-- DATA UNDER STUDY follows --
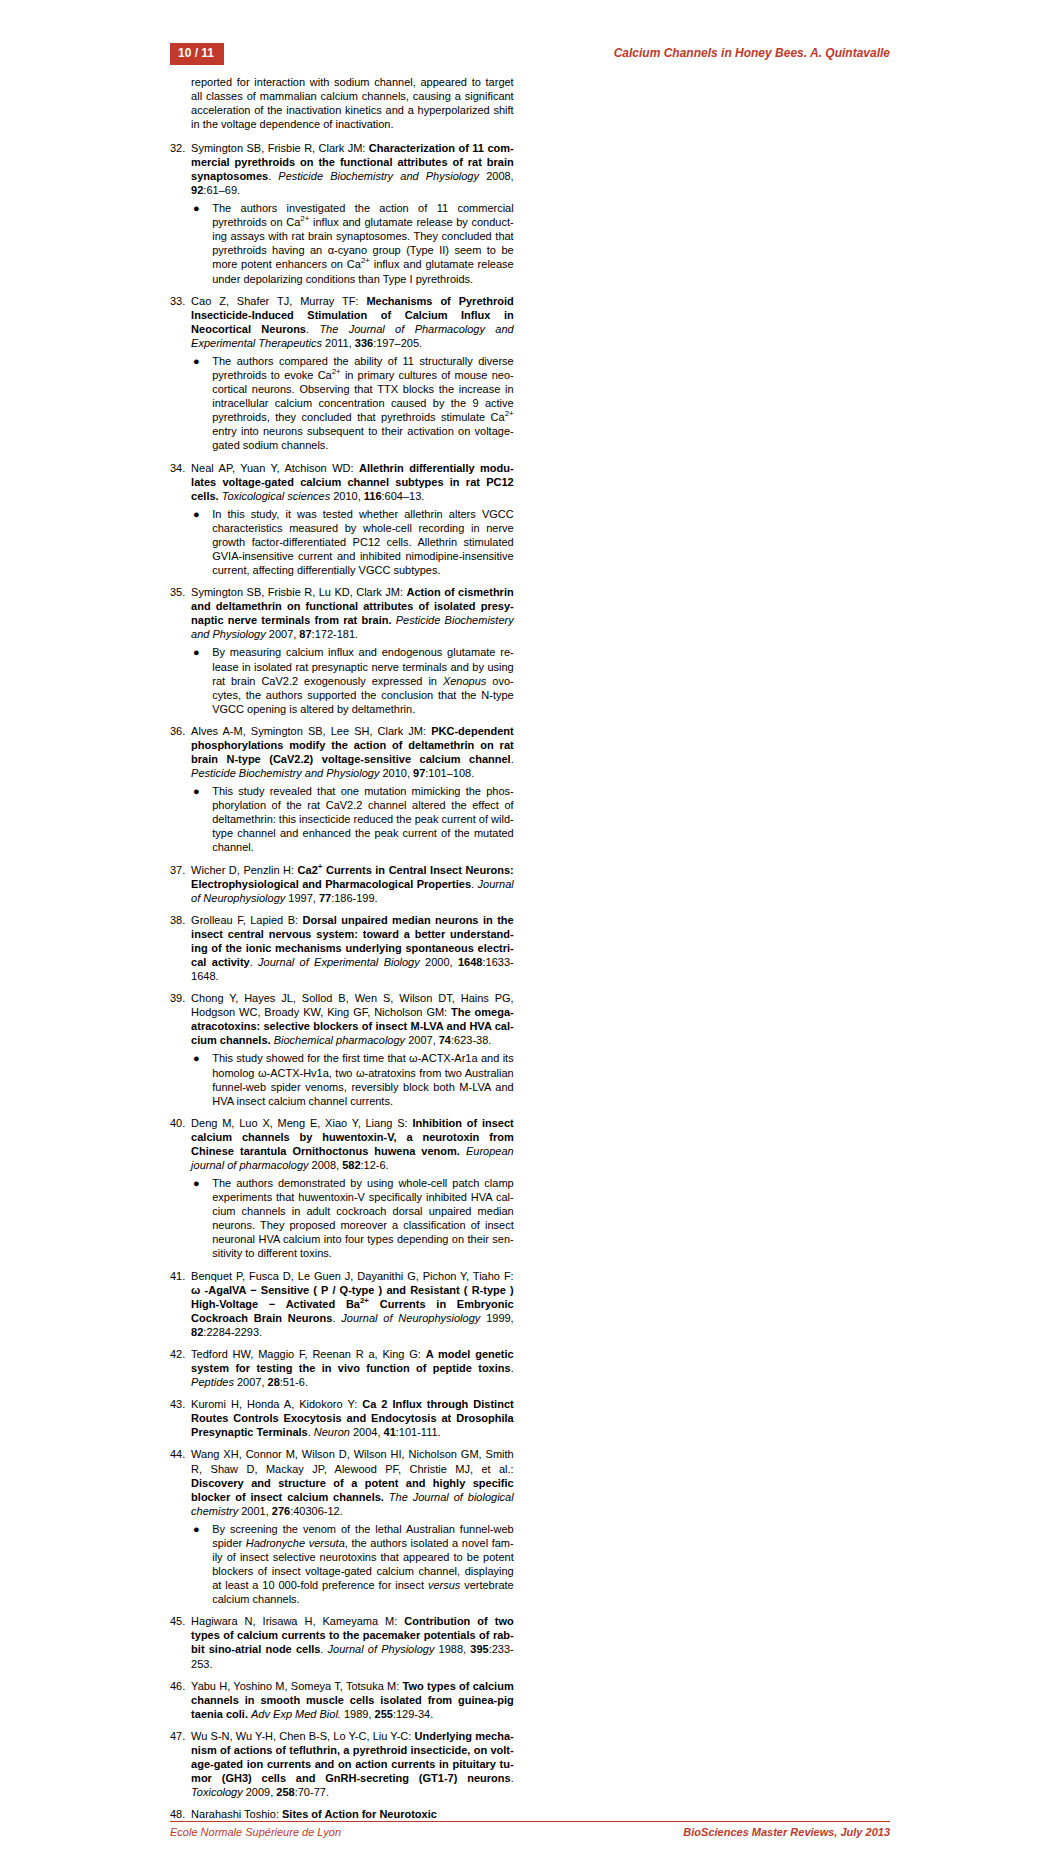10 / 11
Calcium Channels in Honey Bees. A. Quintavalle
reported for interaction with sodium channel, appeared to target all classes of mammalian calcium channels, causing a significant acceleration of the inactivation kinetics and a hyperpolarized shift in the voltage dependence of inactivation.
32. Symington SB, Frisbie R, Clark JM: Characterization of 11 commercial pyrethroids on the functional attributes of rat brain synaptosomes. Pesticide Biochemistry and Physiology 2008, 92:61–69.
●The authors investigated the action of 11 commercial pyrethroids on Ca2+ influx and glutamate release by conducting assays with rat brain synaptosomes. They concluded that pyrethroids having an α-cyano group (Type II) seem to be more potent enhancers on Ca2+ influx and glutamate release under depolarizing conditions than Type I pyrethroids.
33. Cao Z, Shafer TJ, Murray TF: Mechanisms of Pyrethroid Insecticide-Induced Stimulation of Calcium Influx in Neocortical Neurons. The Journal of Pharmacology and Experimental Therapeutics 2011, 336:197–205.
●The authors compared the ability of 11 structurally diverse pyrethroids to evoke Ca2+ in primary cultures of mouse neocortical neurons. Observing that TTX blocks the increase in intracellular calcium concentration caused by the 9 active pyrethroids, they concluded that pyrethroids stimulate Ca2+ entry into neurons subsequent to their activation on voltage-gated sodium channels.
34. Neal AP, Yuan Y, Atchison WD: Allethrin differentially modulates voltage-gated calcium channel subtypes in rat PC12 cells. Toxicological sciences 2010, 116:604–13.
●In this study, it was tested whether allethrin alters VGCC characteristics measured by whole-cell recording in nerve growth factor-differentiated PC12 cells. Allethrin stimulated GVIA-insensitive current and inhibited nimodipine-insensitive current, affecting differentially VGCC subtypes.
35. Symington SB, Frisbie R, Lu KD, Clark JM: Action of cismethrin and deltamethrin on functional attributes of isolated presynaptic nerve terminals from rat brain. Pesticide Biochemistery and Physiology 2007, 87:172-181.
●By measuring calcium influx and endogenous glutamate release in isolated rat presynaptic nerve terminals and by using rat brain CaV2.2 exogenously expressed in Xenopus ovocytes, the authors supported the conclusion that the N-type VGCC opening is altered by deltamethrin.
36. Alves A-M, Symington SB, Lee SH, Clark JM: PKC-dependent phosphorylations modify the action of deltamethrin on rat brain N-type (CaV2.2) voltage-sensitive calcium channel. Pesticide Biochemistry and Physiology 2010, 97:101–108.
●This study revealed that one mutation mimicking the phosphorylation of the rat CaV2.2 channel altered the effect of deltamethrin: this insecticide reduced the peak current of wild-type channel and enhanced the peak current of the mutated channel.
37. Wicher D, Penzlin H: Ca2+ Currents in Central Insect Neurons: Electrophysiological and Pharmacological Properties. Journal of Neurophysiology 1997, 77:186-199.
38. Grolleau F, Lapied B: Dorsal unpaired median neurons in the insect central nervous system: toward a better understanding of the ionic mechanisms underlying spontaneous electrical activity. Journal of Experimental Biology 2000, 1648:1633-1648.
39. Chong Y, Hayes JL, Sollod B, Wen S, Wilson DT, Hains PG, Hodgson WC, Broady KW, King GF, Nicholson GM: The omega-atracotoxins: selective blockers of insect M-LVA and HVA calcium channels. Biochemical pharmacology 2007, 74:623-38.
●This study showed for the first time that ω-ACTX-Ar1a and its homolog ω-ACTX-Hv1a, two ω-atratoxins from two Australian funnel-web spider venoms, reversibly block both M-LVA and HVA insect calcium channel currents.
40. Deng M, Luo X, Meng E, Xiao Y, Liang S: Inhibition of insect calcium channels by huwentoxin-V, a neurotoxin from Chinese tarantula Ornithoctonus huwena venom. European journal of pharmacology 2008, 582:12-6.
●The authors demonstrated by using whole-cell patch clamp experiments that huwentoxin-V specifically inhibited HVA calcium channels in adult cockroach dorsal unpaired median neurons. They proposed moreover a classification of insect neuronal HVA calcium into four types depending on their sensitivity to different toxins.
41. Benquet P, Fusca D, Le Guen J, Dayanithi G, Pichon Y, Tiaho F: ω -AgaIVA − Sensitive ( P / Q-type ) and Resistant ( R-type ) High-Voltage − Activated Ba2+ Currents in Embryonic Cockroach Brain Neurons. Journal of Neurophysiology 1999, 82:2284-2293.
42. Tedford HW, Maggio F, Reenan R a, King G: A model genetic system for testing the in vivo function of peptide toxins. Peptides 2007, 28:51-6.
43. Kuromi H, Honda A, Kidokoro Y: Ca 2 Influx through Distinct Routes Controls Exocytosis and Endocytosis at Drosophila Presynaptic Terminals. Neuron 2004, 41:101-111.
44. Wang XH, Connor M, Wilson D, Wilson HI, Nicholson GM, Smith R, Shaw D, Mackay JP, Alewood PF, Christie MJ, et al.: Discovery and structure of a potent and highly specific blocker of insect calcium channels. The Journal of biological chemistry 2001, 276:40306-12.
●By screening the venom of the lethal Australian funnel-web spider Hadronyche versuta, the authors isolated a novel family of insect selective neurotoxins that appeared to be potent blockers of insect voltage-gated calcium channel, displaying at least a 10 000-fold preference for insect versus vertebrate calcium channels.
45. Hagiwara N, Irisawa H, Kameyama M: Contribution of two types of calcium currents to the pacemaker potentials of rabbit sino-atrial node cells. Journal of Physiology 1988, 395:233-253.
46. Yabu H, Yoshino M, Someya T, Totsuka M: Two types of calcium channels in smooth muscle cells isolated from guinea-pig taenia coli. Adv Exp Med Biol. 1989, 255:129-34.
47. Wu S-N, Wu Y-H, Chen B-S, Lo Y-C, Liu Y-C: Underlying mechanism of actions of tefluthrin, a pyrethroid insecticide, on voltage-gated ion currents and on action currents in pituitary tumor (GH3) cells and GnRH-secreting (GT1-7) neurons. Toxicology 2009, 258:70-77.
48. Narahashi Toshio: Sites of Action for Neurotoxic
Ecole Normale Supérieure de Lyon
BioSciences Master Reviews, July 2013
-- DATA UNDER STUDY concluded --
[EXERCISE DIRECTIONS]
Return each entry exactly as it stands above, apart from any images.

[EXERCISE RESPONSE]
10 / 11
Calcium Channels in Honey Bees. A. Quintavalle
reported for interaction with sodium channel, appeared to target all classes of mammalian calcium channels, causing a significant acceleration of the inactivation kinetics and a hyperpolarized shift in the voltage dependence of inactivation.
32. Symington SB, Frisbie R, Clark JM: Characterization of 11 commercial pyrethroids on the functional attributes of rat brain synaptosomes. Pesticide Biochemistry and Physiology 2008, 92:61–69.
●The authors investigated the action of 11 commercial pyrethroids on Ca2+ influx and glutamate release by conducting assays with rat brain synaptosomes. They concluded that pyrethroids having an α-cyano group (Type II) seem to be more potent enhancers on Ca2+ influx and glutamate release under depolarizing conditions than Type I pyrethroids.
33. Cao Z, Shafer TJ, Murray TF: Mechanisms of Pyrethroid Insecticide-Induced Stimulation of Calcium Influx in Neocortical Neurons. The Journal of Pharmacology and Experimental Therapeutics 2011, 336:197–205.
●The authors compared the ability of 11 structurally diverse pyrethroids to evoke Ca2+ in primary cultures of mouse neocortical neurons. Observing that TTX blocks the increase in intracellular calcium concentration caused by the 9 active pyrethroids, they concluded that pyrethroids stimulate Ca2+ entry into neurons subsequent to their activation on voltage-gated sodium channels.
34. Neal AP, Yuan Y, Atchison WD: Allethrin differentially modulates voltage-gated calcium channel subtypes in rat PC12 cells. Toxicological sciences 2010, 116:604–13.
●In this study, it was tested whether allethrin alters VGCC characteristics measured by whole-cell recording in nerve growth factor-differentiated PC12 cells. Allethrin stimulated GVIA-insensitive current and inhibited nimodipine-insensitive current, affecting differentially VGCC subtypes.
35. Symington SB, Frisbie R, Lu KD, Clark JM: Action of cismethrin and deltamethrin on functional attributes of isolated presynaptic nerve terminals from rat brain. Pesticide Biochemistery and Physiology 2007, 87:172-181.
●By measuring calcium influx and endogenous glutamate release in isolated rat presynaptic nerve terminals and by using rat brain CaV2.2 exogenously expressed in Xenopus ovocytes, the authors supported the conclusion that the N-type VGCC opening is altered by deltamethrin.
36. Alves A-M, Symington SB, Lee SH, Clark JM: PKC-dependent phosphorylations modify the action of deltamethrin on rat brain N-type (CaV2.2) voltage-sensitive calcium channel. Pesticide Biochemistry and Physiology 2010, 97:101–108.
●This study revealed that one mutation mimicking the phosphorylation of the rat CaV2.2 channel altered the effect of deltamethrin: this insecticide reduced the peak current of wild-type channel and enhanced the peak current of the mutated channel.
37. Wicher D, Penzlin H: Ca2+ Currents in Central Insect Neurons: Electrophysiological and Pharmacological Properties. Journal of Neurophysiology 1997, 77:186-199.
38. Grolleau F, Lapied B: Dorsal unpaired median neurons in the insect central nervous system: toward a better understanding of the ionic mechanisms underlying spontaneous electrical activity. Journal of Experimental Biology 2000, 1648:1633-1648.
39. Chong Y, Hayes JL, Sollod B, Wen S, Wilson DT, Hains PG, Hodgson WC, Broady KW, King GF, Nicholson GM: The omega-atracotoxins: selective blockers of insect M-LVA and HVA calcium channels. Biochemical pharmacology 2007, 74:623-38.
●This study showed for the first time that ω-ACTX-Ar1a and its homolog ω-ACTX-Hv1a, two ω-atratoxins from two Australian funnel-web spider venoms, reversibly block both M-LVA and HVA insect calcium channel currents.
40. Deng M, Luo X, Meng E, Xiao Y, Liang S: Inhibition of insect calcium channels by huwentoxin-V, a neurotoxin from Chinese tarantula Ornithoctonus huwena venom. European journal of pharmacology 2008, 582:12-6.
●The authors demonstrated by using whole-cell patch clamp experiments that huwentoxin-V specifically inhibited HVA calcium channels in adult cockroach dorsal unpaired median neurons. They proposed moreover a classification of insect neuronal HVA calcium into four types depending on their sensitivity to different toxins.
41. Benquet P, Fusca D, Le Guen J, Dayanithi G, Pichon Y, Tiaho F: ω -AgaIVA − Sensitive ( P / Q-type ) and Resistant ( R-type ) High-Voltage − Activated Ba2+ Currents in Embryonic Cockroach Brain Neurons. Journal of Neurophysiology 1999, 82:2284-2293.
42. Tedford HW, Maggio F, Reenan R a, King G: A model genetic system for testing the in vivo function of peptide toxins. Peptides 2007, 28:51-6.
43. Kuromi H, Honda A, Kidokoro Y: Ca 2 Influx through Distinct Routes Controls Exocytosis and Endocytosis at Drosophila Presynaptic Terminals. Neuron 2004, 41:101-111.
44. Wang XH, Connor M, Wilson D, Wilson HI, Nicholson GM, Smith R, Shaw D, Mackay JP, Alewood PF, Christie MJ, et al.: Discovery and structure of a potent and highly specific blocker of insect calcium channels. The Journal of biological chemistry 2001, 276:40306-12.
●By screening the venom of the lethal Australian funnel-web spider Hadronyche versuta, the authors isolated a novel family of insect selective neurotoxins that appeared to be potent blockers of insect voltage-gated calcium channel, displaying at least a 10 000-fold preference for insect versus vertebrate calcium channels.
45. Hagiwara N, Irisawa H, Kameyama M: Contribution of two types of calcium currents to the pacemaker potentials of rabbit sino-atrial node cells. Journal of Physiology 1988, 395:233-253.
46. Yabu H, Yoshino M, Someya T, Totsuka M: Two types of calcium channels in smooth muscle cells isolated from guinea-pig taenia coli. Adv Exp Med Biol. 1989, 255:129-34.
47. Wu S-N, Wu Y-H, Chen B-S, Lo Y-C, Liu Y-C: Underlying mechanism of actions of tefluthrin, a pyrethroid insecticide, on voltage-gated ion currents and on action currents in pituitary tumor (GH3) cells and GnRH-secreting (GT1-7) neurons. Toxicology 2009, 258:70-77.
48. Narahashi Toshio: Sites of Action for Neurotoxic
Ecole Normale Supérieure de Lyon
BioSciences Master Reviews, July 2013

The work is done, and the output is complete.